→ **What you will do**
1 > In the article on Qatar's national cycling team, what place did Bilal Alsaadi finish in the Austrian Cup Road Race?
2 > Carry the article on Qatar's national cycling team forward from its final sentence.

→ **Passage for review**
Elite Cycling development in Qatar gathers pace

Qatar’s National Cycling team has made leaps forward during its summer campaign in Europe. This nascent squad, competing against experienced European Teams at UCI Continental level, were participating at a higher level than most of them had previously encountered. This plays a big role in the riders’ development for their long-term goals, such as the upcoming Asian Games 2022, and ultimately paving the road to Asian Games 2030.

Team Qatar was based out of their Novo Mesto training camp in Slovenia. Cycling fans have marveled at the strength of Slovenian Cycling in recent years, with two Grand Tour winners in Tadej Pogacar and Primoz Roglic dominant in the sport. The country, with a population size only that of Doha, offers terrain and facilities which are ideal for world class cycling development. It is no accident that the World Tour giants, Team Bahrain Victorious, also choose to be based out of the capital city, Ljubljana. TBV honoured Qatar Cycling Federation’s Secretary General, Mr. Thani Al Zarraa, with a tour of their facilities – giving a first-hand opportunity to discover what is needed to keep a team winning at the top of the sport.

For seven weeks in July and August, Team Qatar developed race-craft in several local races in Slovenia, the most prestigious of which was a UCI accredited road race in Kranj. Head Coach Szymon Wasiak explains his strategy, “Although we came to Europe to train, we have also put a lot of emphasis on racing. We have had already a third weekend of competition, gaining much needed experience, for all, not just riders, as we have had a long break from proper international races.”

One week after Kranj, the team travelled to Vienna for the Austrian Cup Road Race. Bilal Alsaadi was the strongest of the Qataris over the 172 kilometer circuit, his team helping him to a creditable 38th place, just 1 minute 48 seconds behind the race winner Manuel Bosch (Team Felbermayr Simplon Wels).

The focal point of the tour was the 122 kilometer Military World Championships in France, where Qatar would compete at the highest level against world class army riders. Top cycling nations like France, Germany, Slovenia, The Netherlands and Ecuador represented.

For Qatar, again it would be Alsaadi who would lead. His lightweight climber’s build, matched by a maturing power as he reaches the senior ranks, makes him best suited to these hilly and undulating courses. He earned 29th place, behind Louis Pijourlet of France.

→ **Given records**
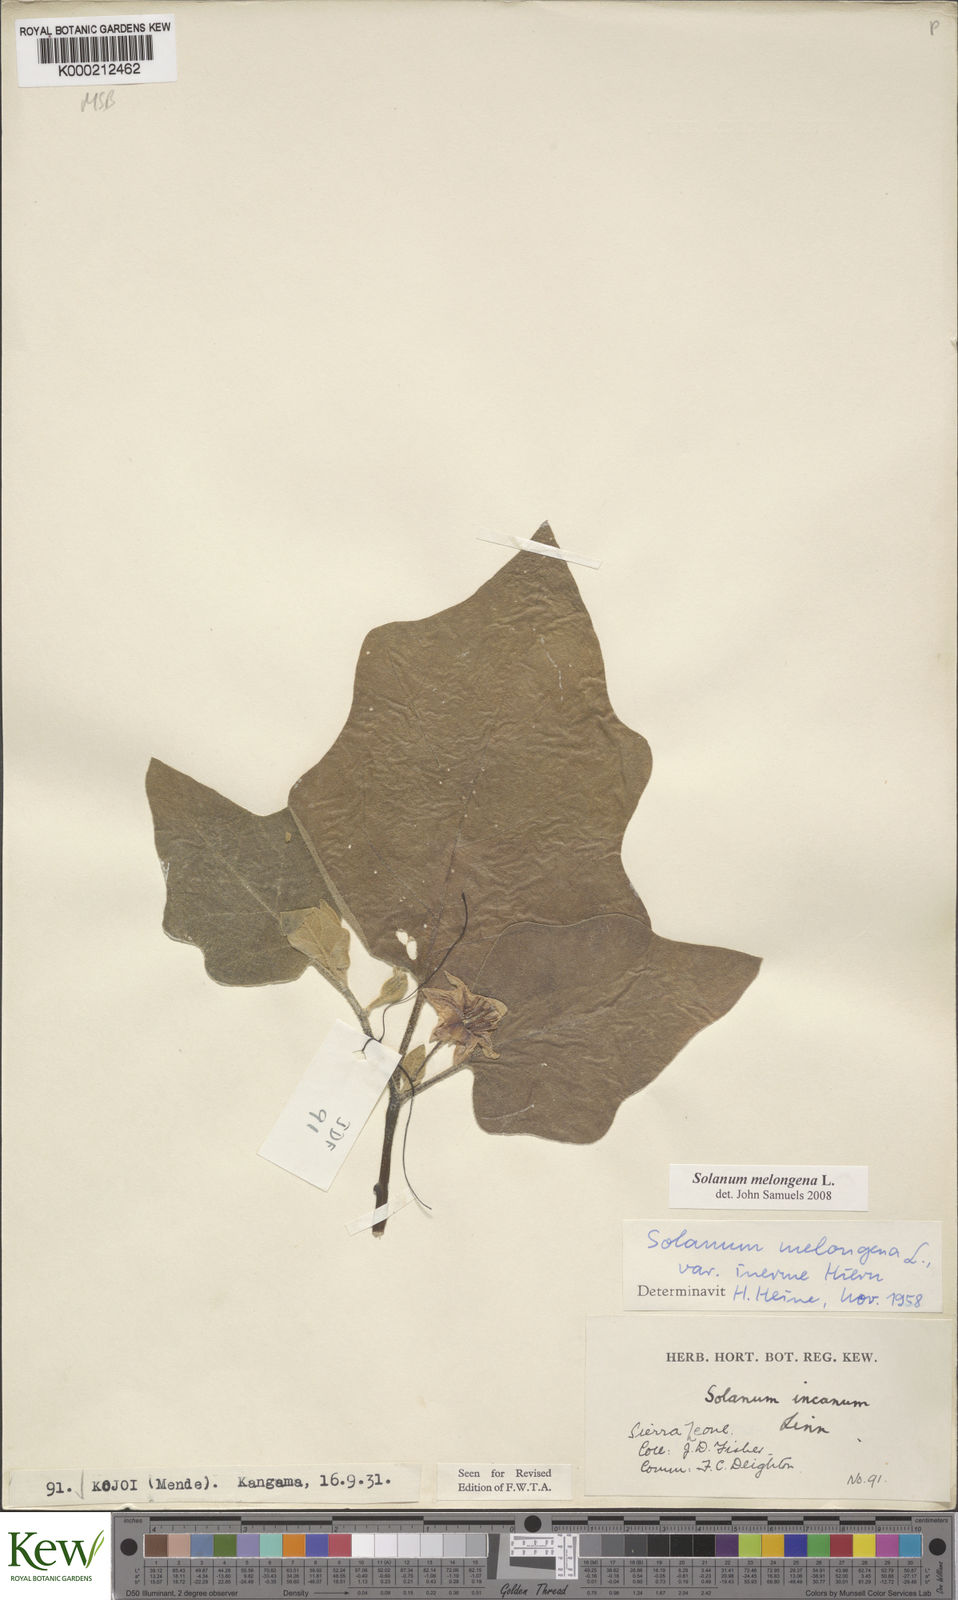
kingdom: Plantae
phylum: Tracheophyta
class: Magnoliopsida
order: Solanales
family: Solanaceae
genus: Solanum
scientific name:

→ **Numbered responses**
1 > 38th place

2 >
Coach Wasiak concluded, “This time is very important in our annual training program to increase the number of events which riders can participate in, gaining important experience for the riders and staff. It brings the team together which is the critical part in developing a strong team. Building the layers of racing is much more important that training itself as it’s pushing the riders to the higher level.

“Currently we are making the final touches in preparation for the World Time Trial Championships in Belgium where Fadhel Alkhater will be representing Qatar. We can watch a Qatari rider compete at this highest level of competition for the first time since the event was staged in Doha in 2016.

“The rest of the team, Marwan Aljalham, Bilal Alsaadi, Abdullah Afif, Nayef Al Mesallam, Ahmed Elbourdainy will be racing in Oman at the Tour of Salalah, a 4-day stage race mid-September.”

Such an intensive schedule is ground-breaking for the team. It is the first time it has been possible since Covid restrictions and these efforts to make up for lost time are fully supported by Qatar Cycling Federation. Mr Al Zarraa explained,” As a National Federation, we have to encourage such programmes. The team is hungry for this and is benefitting their development. They are getting exposure to the level desired, gaining much needed experience and finally honouring us by representing Team Qatar”

The Men’s Elite Time Trial World Championship is on Sunday, September 19th, with the first starts at 15:30 AST. Full details at www.flanders2021.com.